Ore e ore spese nel vano tentativo di capire come mettere in relazione la "Critica della ragion pura" con "L'interpretazione dei sogni" e "La metamorfosi" per poi scoprire che l'associazione fra i tre personaggi del monicker deriva da un semplice gioco fra amici... eppure mi sono convinta lo stesso che, nonostante la casualità di tale scelta, un qualche nesso che si sposi felicemente con una musica così particolare da qualche parte ci deve essere. Forse se ne deve essere reso conto anche Javi Herrera, batterista, cantante, compositore e unico artefice di questo interessante progetto musicale che personalmente ho scoperto nel 2014 con la pubblicazione dell'esordio "No tengas miedo". Così come allora, Javi ha raccolto attorno a sé una folta schiera di musicisti, dodici in tutto e diversamente assortiti rispetto al precedente album, per dare vita alle sue nuove composizioni.
Questa volta non c'è nessuna storia a fare da raccordo alle varie tracce ma un unico tema, quello del sogno, che permea a tutto spessore l'intera opera. Il mondo onirico, che può essere piacevole da visitare ma, non dimentichiamolo, a volte anche insidioso e terribile, si materializza attraverso visioni musicali ampie e fluttuanti, emotivamente forti, visitate secondo uno stile che avevamo già imparato ad apprezzare e in cui si compenetrano con naturalezza elementi classici ed elettrici.
Una gustosa novità la notiamo immediatamente nell'inserimento di una seconda voce solista accanto a quella del già citato leader, nelle vesti di Alia Herrera, che ci regala un'interpretazione angelica e... è proprio il caso di dirlo, sognante. Riguardo alle colorazioni degli strumenti notiamo ancora un'ampia partecipazione degli archi, con viola, violino e violoncello, ma anche una discreta presenza delle tastiere, con suoni che si materializzano grazie alla tecnologia VST ad opera dello stesso Herrera. Oltre a ciò troviamo le chitarre elettriche di German Fafian e di Pol Sanchez a fornire una solida innervazione rock, il basso di Daniel Fernandez Campos e una serie di altri strumenti come oboe, mandolino, dulcimer, bouzouki e contrabbasso. Ancora una volta ci si basa su composizioni medio lunghe, sei in tutto, che oscillano da un minimo di cinque a un massimo di undici minuti.

[Voci di dati salvate]
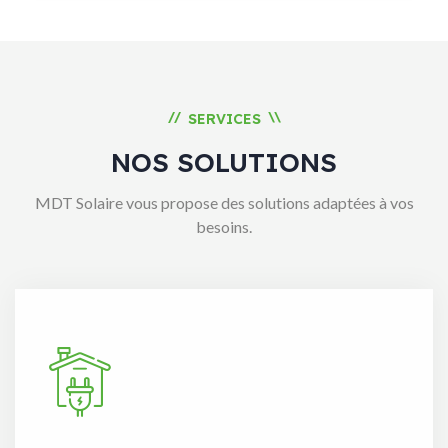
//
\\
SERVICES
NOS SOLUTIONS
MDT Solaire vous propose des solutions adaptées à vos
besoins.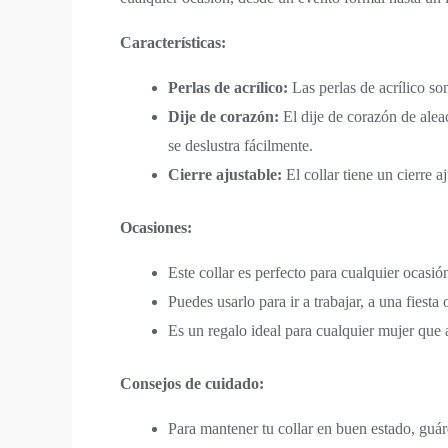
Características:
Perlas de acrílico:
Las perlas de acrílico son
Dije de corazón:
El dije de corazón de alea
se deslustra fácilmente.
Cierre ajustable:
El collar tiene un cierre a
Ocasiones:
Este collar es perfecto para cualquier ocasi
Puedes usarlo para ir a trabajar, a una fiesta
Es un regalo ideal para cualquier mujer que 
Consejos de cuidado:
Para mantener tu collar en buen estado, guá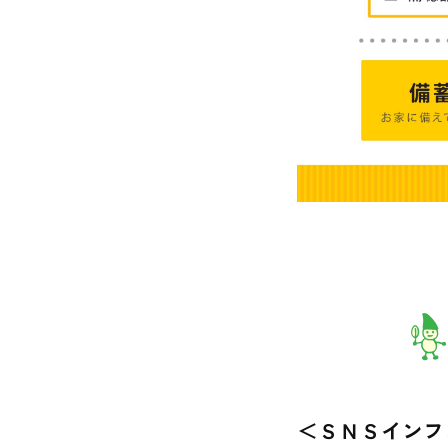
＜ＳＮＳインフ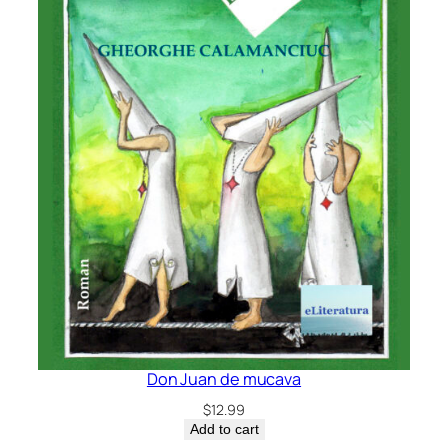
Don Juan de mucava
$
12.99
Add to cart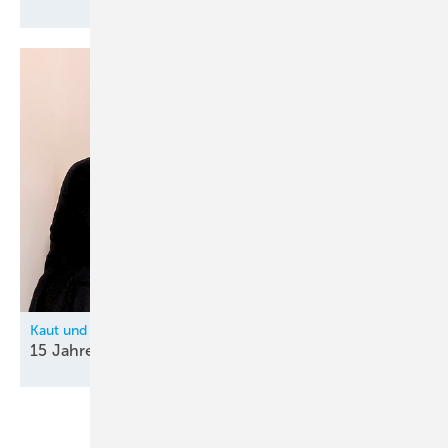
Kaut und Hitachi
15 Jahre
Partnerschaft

### ISTRUZIONI DI LAVORO
- a) Chi suona le chitarre elettriche secondo la recensione dell'album?
- b) Prosegui la recensione dell'album a partire dall'ultima frase riportata.
Le righe non servono per questo esercizio.

### SOLUZIONI DEGLI ESERCIZI
- a) German Fafian e Pol Sanchez.

- b)
Le influenze classiche pesano tantissimo nel contesto di queste creazioni in fin dei conti incatalogabili e lo percepiamo immediatamente fin dalla primissima traccia che risponde al titolo estremamente suggestivo di "Insomnio de una noche de verano" che fa il suo ingresso regale sfoggiando uno scintillante pianoforte che si fa strada fra cascate maestose di testiere. Le melodie sono romantiche, da film, disegnate con delicatezza ed è come attraversare a piedi nudi l'ampia navata di una cattedrale, illuminata a tratti da fendenti mobili di luce. La capacità di creare visioni e suggestioni nella mente di chi ascolta rende perfettamente giustizia al tema principale dell'album interpretato nelle sue diverse sfaccettature con grande gusto e fantasia. I suoni sono rarefatti, indugianti, e ci lasciano come in trepida attesa di qualcosa. La chitarra elettrica è pulita, Floydiana ma i suoi lunghi assoli fanno spazio sul finale a una lunga sequenza cameristica con violino e pianoforte che si intrecciano in ampi spazi vuoti.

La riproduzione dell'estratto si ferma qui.